- [WHAT YOU WILL DO]:
Go through the records and extract every line with the word "manager".
┌──
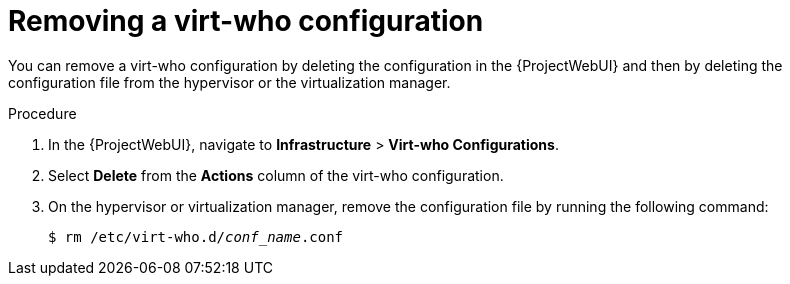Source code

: :_mod-docs-content-type: PROCEDURE

[id="removing-an-existing-virt-who-configuration"]
= Removing a virt-who configuration

You can remove a virt-who configuration by deleting the configuration in the {ProjectWebUI} and then by deleting the configuration file from the hypervisor or the virtualization manager.

.Procedure
. In the {ProjectWebUI}, navigate to *Infrastructure* > *Virt-who Configurations*.
. Select *Delete* from the *Actions* column of the virt-who configuration.
. On the hypervisor or virtualization manager, remove the configuration file by running the following command:
+
[options="nowrap" subs="+quotes"]
+
----
$ rm /etc/virt-who.d/_conf_name_.conf
----
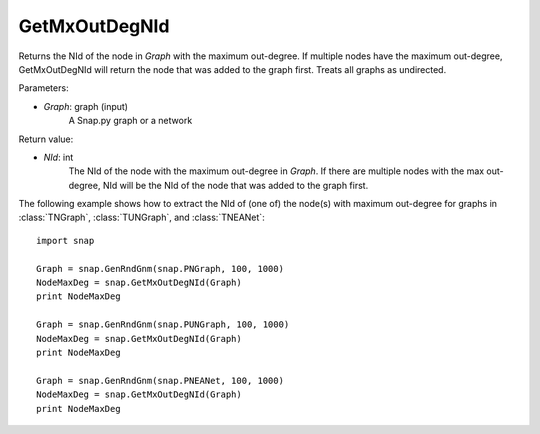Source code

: GetMxOutDegNId
'''''''''''

.. function:: GetMxOutDegNId(Graph)

Returns the NId of the node in *Graph* with the maximum out-degree. If multiple nodes have the maximum out-degree, GetMxOutDegNId will return the node that was added to the graph first. Treats all graphs as undirected.

Parameters:

- *Graph*: graph (input)
    A Snap.py graph or a network

Return value:

- *NId*: int
	The NId of the node with the maximum out-degree in *Graph*. If there are multiple nodes with the max out-degree, NId will be the NId of the node that was added to the graph first.

The following example shows how to extract the NId of (one of) the node(s) with maximum out-degree for graphs in
:class:`TNGraph`, :class:`TUNGraph`, and :class:`TNEANet`::

    import snap

    Graph = snap.GenRndGnm(snap.PNGraph, 100, 1000)
    NodeMaxDeg = snap.GetMxOutDegNId(Graph)
    print NodeMaxDeg

    Graph = snap.GenRndGnm(snap.PUNGraph, 100, 1000)
    NodeMaxDeg = snap.GetMxOutDegNId(Graph)
    print NodeMaxDeg

    Graph = snap.GenRndGnm(snap.PNEANet, 100, 1000)
    NodeMaxDeg = snap.GetMxOutDegNId(Graph)
    print NodeMaxDeg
└──
- [EXERCISE OUTPUT]:
You can remove a virt-who configuration by deleting the configuration in the {ProjectWebUI} and then by deleting the configuration file from the hypervisor or the virtualization manager.
. On the hypervisor or virtualization manager, remove the configuration file by running the following command:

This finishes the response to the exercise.